Part 3 - Information about the PE file structure and obtaining PE file information
The structure in a PE file goes as the following:
1).DOS header (this will be "MZ" for example) - executable format (MZ header)
2). DOS Stub - DOS check
3). PE File Header with PE signature
4). IMAGE_OPTIONAL_HEADER
5). Section table.
If you wish to obtain information from a PE file like:
- Header information
- Characteristics information
- Magic (HDR, MajorLinkerVersion, BaseOfData, AddressOfEntryPoint, SizeOfHeaders, ...)
- Imported DLLs
- Resource information
...
You could try using pefile.net application. Tested it myself, it works. If you need instructions on using it (cannot get it to work), let me know and I'll post a thread to help you.
Part 4 - What a driver is
So you are aware, there are different types of drivers:
- Kernel-mode drivers
- User-mode drivers
The above 2 is what we will speak about in the rest of this thread and now.
Part 5 - More driver information
A driver is a (.sys) file. They can be loaded through a SERVICE as an example.
A kernel-mode driver will be loaded in ring0 (kernel mode). Having the power of what you can have in ring0 is phenomenal compared to user-mode (ring3), which is why malware writers who have drivers with their malware (rootkits for example) love it so much. They can set kernel mode hooks to do things like protect their process.
A user-mode driver will be loaded in ring3 (user mode). User mode is where all your default applications will be loaded.
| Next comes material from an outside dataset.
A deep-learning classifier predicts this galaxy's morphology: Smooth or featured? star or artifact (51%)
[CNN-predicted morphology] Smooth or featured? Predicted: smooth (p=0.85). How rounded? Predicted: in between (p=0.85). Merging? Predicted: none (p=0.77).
When a user-mode program crashes (for example, Google Chrome or Photoshop), only that program will crash and the rest of your system should work (other programs).
However, if there is a issue in a driver, since it is running in kernel mode, you will receive a BSOD crash. This is a downside of kernel mode, but it is what happens when you try and mess with that stuff.
Antivirus software especially like kernel mode drivers as it allows them to add additional protect to their processes. Since they are in kernel mode, they could set a hook to prevent termination of their process through a certain API call.
Part 6 - What is the Registry?
The Windows Registry is pretty much a massive storage which holds keys and values. Each different area in the registry and keys are for different things.
For example, let's take a look at the following key:
HKEY_CURRENT_USER\Software\Microsoft\Windows\CurrentVersion\Run
This area of the registry is used by applications to have their applications started once the user logs in. Whereas, if we replace HKEY_CURRENT_USER with HKEY_LOCAL_MACHINE with the rest of the path and set it with an application, the application will be launched when any user signs in.
For additional information, I have quoted below from a Microsoft URL: What is the registry?
Part 6 - How malware disables certain programs like Task Manager through the use of the registry
Since I mentioned the Windows Registry, I thought I should mention this.
There is a key in Windows Registry (if you are running Windows 10 it may be different, you'd have to check) called DisableTaskMgr.
Now, before I can continue, I want to give you a little number explanation. In computer science/programming:
The key is located at let's say:
HKEY_CURRENT_USER\Software\Microsoft\ Windows\ Current Version\Policies\System
If the malware sample wants to disable Task Manager, all it would need is the priveleges to access the registry and the code to disable it through the value. Since the value would be 0 by default, meaning it isn't disabled (DisableTaskMgr = false), they would need to make it true.
First off, correct me if I am wrong, they would require UAC elevation unless UAC is disabled on the user account. This is one reason why you will want UAC enabled on your system.
In C++ malware sample:
There is a lot malware can do with the registry. They can mess up file permissions, disable User Account Control with the EnableLUA key, and more.
Part 7 - How rootkits take advantage with kernel mode drivers
There is A LOT rootkits, or malware can do in general, once they have successfully loaded a driver into kernel mode (AKA, ring 0). This can include preventing their process from displaying in process viewers, process protection, termination of a process (more advanced), a long with all the exclusive driver functions they have access too. Not only this, but they are trying to do something malicious... And they have most control over the system than any user-mode application will have. This means if you have a Antivirus or Antimalware product with no driver, it now has advantages over it. Even Antivirus and Antimalware products making use of ring 0 can be caught out. I've seen Emsisoft Anti-Malware be killed off by malware before, on my own Virtual Machine. It was during the Emsisoft Anti-Malware 9 beta, though. The point is, it can do a lot. I will explain some things about hiding a process below (how it would accomplish this) and more:
It could accomplish a "hidden" process with their kernel mode driver through hooking NtQuerySystemInformation. SSDT hooking, for example. I will explain what SSDT hooking is later on.
A driver mode function to terminate a process could be ZwTerminateProcess. You can actually call it from user-mode with the correct API, however best stick with NtTerminateProcess if you are calling it from user-mode.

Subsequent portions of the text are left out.